Tips for Getting into the Real Estate Industry

Tips for Getting into the Real Estate Industry

Getting into real estate isn’t always a clear path. You could work as an agent, representing others; or participate as an investor, buying, rehabbing, and selling properties or holding on to them to generate rental income. These tips for getting into the real estate industry may help you focus on the role in the real estate business that’s best for you.

Know Why Real Estate Interests You

Approach get-rich-quick schemes with a healthy dose of skepticism. Success in the real estate business depends on treating it like any other business—not a hobby or a side gig—and it requires time and hard work. Before you start thinking about whether you’d rather represent others as a real estate agent or invest in properties to flip or rent, think about how you intend to spend your time in your real estate venture.

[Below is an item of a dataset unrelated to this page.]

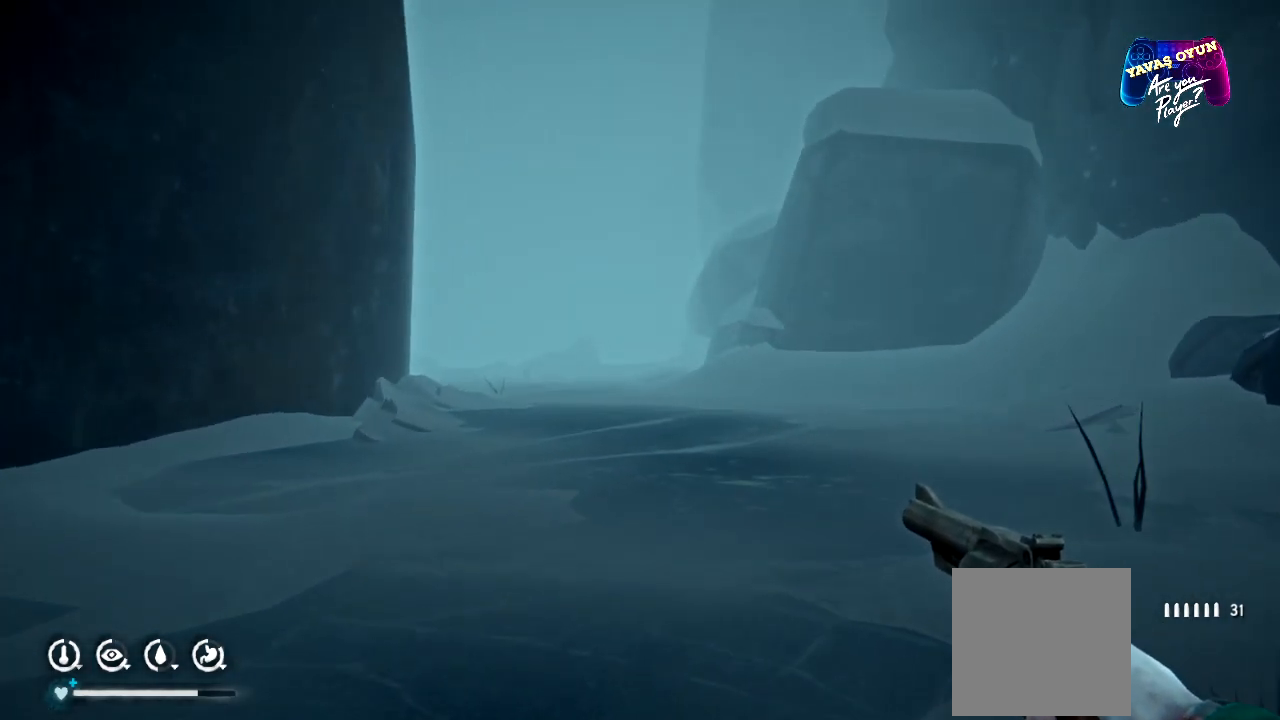
{"buttons": [], "left_stick": "up", "right_stick": "center", "events": []}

Even if your intention is to simply let your money participate, as in a REIT, real estate-related mutual fund, or crowdfunded investment, you still have to pay attention to market conditions and watch performance closely. You’ll have to deal with the tax implications of your purchases and sales along with your gains and losses in every transaction.

Take an Honest Inventory of Your Skills

Sit down and think about your skills. The real estate business requires marketing, financial, and organizational skills, as well as attention to detail, a commitment to continuous learning, assertiveness, and networking. Ability with numbers and relationships with banks, contractors, and tradespeople are all important, and integrity and honesty are essential. Decide whether you like to work for others or on your own, managing your money while property managers take care of the day-to-day operations of your rentals.

Take the Course and the Exam

You don’t have to have a license to invest in real estate, but you do if you intend to be a real estate agent. By taking the course and earning your license, you’ll get a good grounding in the principles of the business, an understanding of everything involved in buying and selling real property, and professional credibility. Agents adhere to high ethical standards and all legal requirements that apply to buying and selling property.

Agents must work under real estate brokers, who have earned a higher level of licensure, usually after a few years of work as an agent. The broker manages several agents, ensures their compliance with real estate laws and regulations, and takes a cut of their commissions.

BRRRR

Most places, this means, “Man, it’s cold outside!” In real estate, it means “buy, rehab, rent, refinance, repeat.” It describes a lifecycle for building a real estate investment portfolio of rental properties. First, buy a property, fix it up, rent it out, demonstrate that its value has increased, thereby increasing your equity in the property, and refinance. The rental income pays for the new mortgage and frees the investor to seek the next property to repeat the entire process.

Another tip for getting started in the real estate business is to avoid being taken in by common misconceptions about real estate investing. It’s possible to start small, even with no cash at all, and build a business one property at a time.

Whether you seek licensure as an agent or income from investments, do your homework, learn the market, and commit to staying current with market conditions and real estate laws, and you’ll be off to a good start in the real estate business.